Gonsalves also said on Monday that the four main shareholders; Barbados, Antigua and Barbuda, Dominica and St Vincent and the Grenadines, as well as Grenada have committed to contributing to the emergency fund to deal with the immediate challenges faced by the airline.
But the governments are seeking a revision of the figures.
“LIAT’s request for emergency funding of US$5.4 million which the shareholders, I’ve indicated have asked to be refined, is based on the percentage of flight departures per week,” he explained.
The percentage, Gonsalves said is reflective of eight countries that the airline travels to. And the five main countries were collectively being asked to contribute US$4.1 million, which is more than 75 per cent of the emergency funding.
He said Antigua had 69 flight departures per week, which is more than 17 per cent of the departures across the eight countries. They are being asked to contribute US$960,310.

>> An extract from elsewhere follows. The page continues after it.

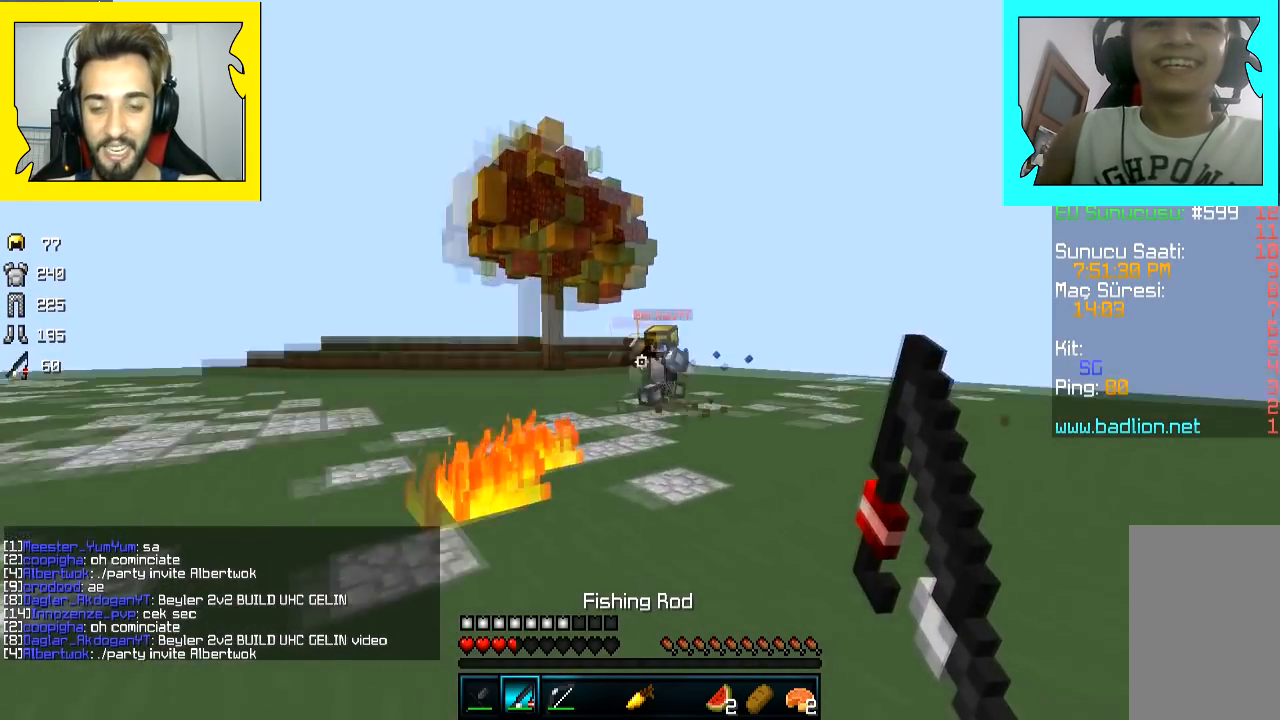
{"keys": ["w"], "mouse": ["left"], "events": [[50, "mouse_left", "down"], [100, "mouse_left", "up"], [100, "w", "down"], [200, "mouse_left", "down"], [250, "a", "up"], [317, "mouse_left", "up"], [350, "mouse_left", "down"], [417, "mouse_left", "up"], [450, "mouse_left", "down"]]}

Barbados has the most departures per week; 116, and is being asked to contribute US$1.614 million while Grenada has 35 departures per week and is being asked to contribute US$487,113.
The prime minister said that in St Vincent and the Grenadines, there are 52 departures per week, which accounts for 13.4 per cent of the flights among the eight countries. And LIAT management is asking this country to contribute US$723,711.
And Dominica, who has 25 departures per week is being asked to contribute US$347,938.
Gonsalves added that no other government of the eight potential contributors have committed to contributing as yet.
These other countries are Guyana, St Kitts and Nevis and St Lucia.
“The other three targeted countries immediately are Guyana, with 21 departures a week, 5.4 per cent of the total. The asking is US$292,268. St Kitts; 28 departures per week, 7.2 per cent of the total; they have been asked to provide US$389,691. St Lucia; 42 departures per week 10.8 per cent of total of these 8 countries, they’re being asked to provide US$584,536,” he said.
Gonsalves said that other countries, including Trinidad and Tobago were not included in the request because they have opposed contributing any emergency funding.
“There are some people who are in love with problems…I happen to be in love with solutions. Air transport in the region is in a state of flux and change. We must not be dinosaur like and reject adaptations …and inertia in the face of challenges is a menace to progress,” Gonsalves said.